If you’ve ever been on a cave tour where the guide shines a black light, you’ve seen the walls and formations glow. The stunning fluorescence is often the result of impurities trapped in calcite rocks that illuminate under UV light that is otherwise invisible to the human eye.

Now, researchers at the University of Northern Iowa are using these UV spectral signatures to assess the chemical makeup of these cave features.

“It’s a much better way of getting that first look at the cave” before deciding which parts of the rock to break off and bring into the lab, says Joshua Sebree, an astrochemist at the University of Northern Iowa leading the research. “Many of these formations took 10,000 years to form; they're not going to grow back again in the human lifetime.”

His team is studying this fluorescence in the extreme conditions of underground cave systems to help identify the ingredients and chemistry to support life in extraterrestrial environments.

“It’s important to have terrestrial comparisons so we know what to look for on the icy moons of Saturn and Jupiter,” which may harbor organic compounds, says Jacqueline Heggen, an undergraduate biochemistry student at the University of Northern Iowa who presented the work at a talk on Tuesday at a Division of Analytical Chemistry and Division of Geochemistry session at the American Chemical Society Spring 2025 meeting.

Studying a wide variety of caves, such as Wind Cave in South Dakota, the Mystery Cave in Minnesota, and the Coldwater Cave in Iowa, Sebree and his students noted a range of fluorescent hues.
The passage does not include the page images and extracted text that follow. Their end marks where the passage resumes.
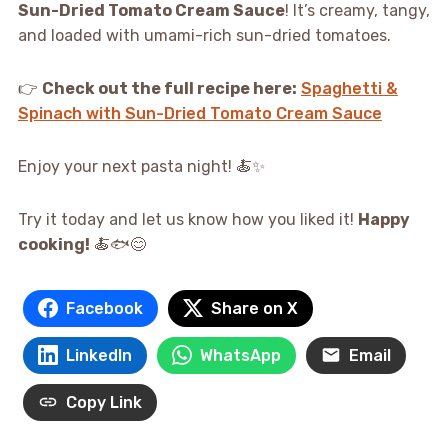
Sun-Dried Tomato Cream Sauce
! It’s creamy, tangy,
and loaded with umami-rich sun-dried tomatoes.
👉
Check out the full recipe here:
Spaghetti &
Spinach with Sun-Dried Tomato Cream Sauce
Enjoy your next pasta night! 🍝✨
Try it today and let us know how you liked it!
Happy
cooking!
🍝🐟😊
Facebook
Share on X
LinkedIn
WhatsApp
Email
Copy Link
A bright pink glow seemed to suggest manganese, and the researchers suspect that a brilliant blue to soft green fluorescence can indicate the presence of organic compounds such as fulvic acid and humic acid.

But they found that the UV spectral signature varies from cave to cave. “The fluorescence is based on the [cave’s] water source—more specifically, the organics in the water source,” Heggen says.

When leaves and roots decompose, they break down and leach organic compounds into water. This groundwater percolates through cracks and crevices and gets trapped in cave formations. “Where we’ve got a lot of vegetation on the surface, we get really, really rich fluorescence,” Sebree says. “So, we actually try to establish if there is a fully formed nutrient trail from the surface of the cave down to the bottom.”

Sharon Bone, a biogeochemist at the SLAC National Accelerator Laboratory at Stanford University, who organized the session but wasn’t involved in the research, thought it was “interesting” that the spectral signatures were changing “depending on the cave and depending on the chemistry of the solution.”

The research team is now developing a database of fluorescence fingerprints they’ve found in different caves. They’re also trying to figure out how organic compounds fluoresce in subfreezing conditions like those on icy moons thought to harbor habitable environments and the building blocks for life.

For instance, Heggen has been collecting water from underground caves and freezing it using liquid nitrogen. She’s comparing the fluorescence fingerprints in the cryogenic ice samples to those obtained from the rocks while also figuring out what molecules this fluorescence technique fails to detect.